To compare exercise capacity measured by direct cardiopulmonary exercise testing (CPET) of children with Kawasaki disease with different coronary artery diameter z scores (CA z score). This was a retrospective study that recruited children with Kawasaki disease after the acute stage receiving CPETs determined by CPET with treadmill. CA z score was based on a model using the Lambda-Mu-Sigma method. Max-Z was defined as the maximum z score of the proximal left anterior descending CA (LCA) or right CA (RCA). Children with Kawasaki disease with a Max z <2.0 and ≥2.0 were defined as Kawasaki disease group 1 and Kawasaki disease group 2, respectively. We recruited 32 boys and 17 girls with a mean age of 12.39 ± 3.61 years.
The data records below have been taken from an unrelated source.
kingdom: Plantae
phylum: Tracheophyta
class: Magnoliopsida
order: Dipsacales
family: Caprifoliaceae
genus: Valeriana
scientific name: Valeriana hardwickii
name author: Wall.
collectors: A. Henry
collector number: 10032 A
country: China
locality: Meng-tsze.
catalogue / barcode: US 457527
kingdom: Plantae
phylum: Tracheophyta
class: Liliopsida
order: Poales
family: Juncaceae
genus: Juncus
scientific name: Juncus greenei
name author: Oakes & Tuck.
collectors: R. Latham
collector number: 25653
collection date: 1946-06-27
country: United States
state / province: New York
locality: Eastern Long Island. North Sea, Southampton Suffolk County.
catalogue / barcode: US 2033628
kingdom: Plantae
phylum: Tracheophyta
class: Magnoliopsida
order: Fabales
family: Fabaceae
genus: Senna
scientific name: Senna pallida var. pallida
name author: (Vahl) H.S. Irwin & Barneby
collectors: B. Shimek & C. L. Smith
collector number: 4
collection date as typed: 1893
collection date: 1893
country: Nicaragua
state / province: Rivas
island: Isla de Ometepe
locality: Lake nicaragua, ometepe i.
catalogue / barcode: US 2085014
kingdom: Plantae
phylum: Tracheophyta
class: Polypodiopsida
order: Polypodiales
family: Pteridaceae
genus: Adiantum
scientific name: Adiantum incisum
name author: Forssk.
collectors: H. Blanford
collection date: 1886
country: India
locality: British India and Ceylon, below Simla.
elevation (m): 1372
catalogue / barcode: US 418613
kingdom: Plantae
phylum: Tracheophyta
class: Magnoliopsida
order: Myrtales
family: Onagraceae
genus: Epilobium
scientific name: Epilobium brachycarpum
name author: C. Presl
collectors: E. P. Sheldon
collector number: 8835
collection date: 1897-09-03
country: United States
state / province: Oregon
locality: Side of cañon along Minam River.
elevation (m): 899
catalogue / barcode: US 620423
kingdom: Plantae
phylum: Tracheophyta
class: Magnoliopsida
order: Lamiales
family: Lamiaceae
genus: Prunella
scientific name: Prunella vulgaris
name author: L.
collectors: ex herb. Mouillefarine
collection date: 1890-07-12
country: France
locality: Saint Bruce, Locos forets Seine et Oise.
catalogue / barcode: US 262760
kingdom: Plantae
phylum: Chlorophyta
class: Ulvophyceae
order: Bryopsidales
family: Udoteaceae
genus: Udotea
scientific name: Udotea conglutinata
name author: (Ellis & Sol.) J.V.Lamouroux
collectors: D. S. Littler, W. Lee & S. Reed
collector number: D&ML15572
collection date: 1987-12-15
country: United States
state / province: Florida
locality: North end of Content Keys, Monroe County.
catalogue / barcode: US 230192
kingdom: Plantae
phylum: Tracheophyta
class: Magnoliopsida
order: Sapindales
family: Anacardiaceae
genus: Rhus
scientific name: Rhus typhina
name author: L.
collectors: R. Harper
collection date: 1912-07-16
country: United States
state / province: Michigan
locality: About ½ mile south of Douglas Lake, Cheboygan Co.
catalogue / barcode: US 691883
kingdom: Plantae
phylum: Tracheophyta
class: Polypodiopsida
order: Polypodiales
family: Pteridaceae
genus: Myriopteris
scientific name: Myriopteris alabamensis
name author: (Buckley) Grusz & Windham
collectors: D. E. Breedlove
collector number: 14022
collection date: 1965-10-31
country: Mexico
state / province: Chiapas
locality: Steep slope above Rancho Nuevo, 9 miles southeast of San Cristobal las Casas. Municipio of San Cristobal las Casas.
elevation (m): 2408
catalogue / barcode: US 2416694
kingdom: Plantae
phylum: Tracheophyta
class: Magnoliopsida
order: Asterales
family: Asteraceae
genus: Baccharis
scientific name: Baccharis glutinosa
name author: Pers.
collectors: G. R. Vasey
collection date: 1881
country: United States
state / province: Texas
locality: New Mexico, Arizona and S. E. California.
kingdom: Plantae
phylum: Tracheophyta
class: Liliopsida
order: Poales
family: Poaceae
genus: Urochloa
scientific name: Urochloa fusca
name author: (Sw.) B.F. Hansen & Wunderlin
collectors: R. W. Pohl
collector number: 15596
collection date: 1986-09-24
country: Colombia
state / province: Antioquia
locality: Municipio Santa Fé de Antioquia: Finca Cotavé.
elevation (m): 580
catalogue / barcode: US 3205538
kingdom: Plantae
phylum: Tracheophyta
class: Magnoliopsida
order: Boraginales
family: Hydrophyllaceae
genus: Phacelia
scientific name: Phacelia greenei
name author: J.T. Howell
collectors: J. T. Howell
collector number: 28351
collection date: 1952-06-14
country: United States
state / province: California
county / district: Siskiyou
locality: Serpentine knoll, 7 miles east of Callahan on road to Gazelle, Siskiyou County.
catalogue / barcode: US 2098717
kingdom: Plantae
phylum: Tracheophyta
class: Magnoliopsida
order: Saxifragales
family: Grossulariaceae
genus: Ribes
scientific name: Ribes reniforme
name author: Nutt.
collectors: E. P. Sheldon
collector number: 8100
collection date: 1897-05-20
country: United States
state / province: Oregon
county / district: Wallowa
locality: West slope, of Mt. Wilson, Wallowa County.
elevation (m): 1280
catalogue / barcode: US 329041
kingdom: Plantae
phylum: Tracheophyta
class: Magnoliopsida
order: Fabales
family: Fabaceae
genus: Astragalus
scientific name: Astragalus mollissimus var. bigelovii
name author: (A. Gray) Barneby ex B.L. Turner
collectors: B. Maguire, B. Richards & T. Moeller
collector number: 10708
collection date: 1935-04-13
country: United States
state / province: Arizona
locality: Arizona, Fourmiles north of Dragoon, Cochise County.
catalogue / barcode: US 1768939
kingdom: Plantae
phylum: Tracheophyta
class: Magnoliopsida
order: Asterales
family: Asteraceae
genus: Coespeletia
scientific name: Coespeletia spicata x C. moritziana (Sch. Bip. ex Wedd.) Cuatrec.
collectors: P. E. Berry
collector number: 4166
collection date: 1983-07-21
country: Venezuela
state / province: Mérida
Kawasaki disease group 1 (n = 36) had significantly higher peak metabolic equivalent (peak-MET) and peak rate pressure product (PRPP) than Kawasaki disease group 2 (n-13) (P = .046, P < .001). Max-Z correlated with peak-MET moderately and negatively (P < .001, Spearman rho= - .506). Max-Z correlated with PRPP modestly and negatively (P = .011, Spearman rho= - .360). Children after Kawasaki disease with a coronary artery Max-Z ≥ 2.0 had significantly lower peak exercise capacity than those with a Max-Z < 2.0. Max-Z might be used as an indicator of CA reserve and exercise capacity during peak exercise after the acute stage of Kawasaki disease.